■ Task statement:
The records below are to be repeated exactly, and their pictures left out.

[Dataset entries]
☆ ☆ ☆ ☆

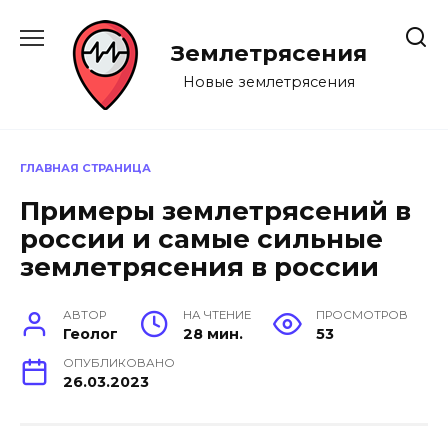
Перейти
к
Землетрясения
содержанию
Новые землетрясения
ГЛАВНАЯ СТРАНИЦА
Примеры землетрясений в
россии и самые сильные
землетрясения в россии
АВТОР
НА ЧТЕНИЕ
ПРОСМОТРОВ
Геолог
28 мин.
53
ОПУБЛИКОВАНО
26.03.2023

☆ ☆ ☆ ☆

■ Written response:
Перейти
к
Землетрясения
содержанию
Новые землетрясения
ГЛАВНАЯ СТРАНИЦА
Примеры землетрясений в
россии и самые сильные
землетрясения в россии
АВТОР
НА ЧТЕНИЕ
ПРОСМОТРОВ
Геолог
28 мин.
53
ОПУБЛИКОВАНО
26.03.2023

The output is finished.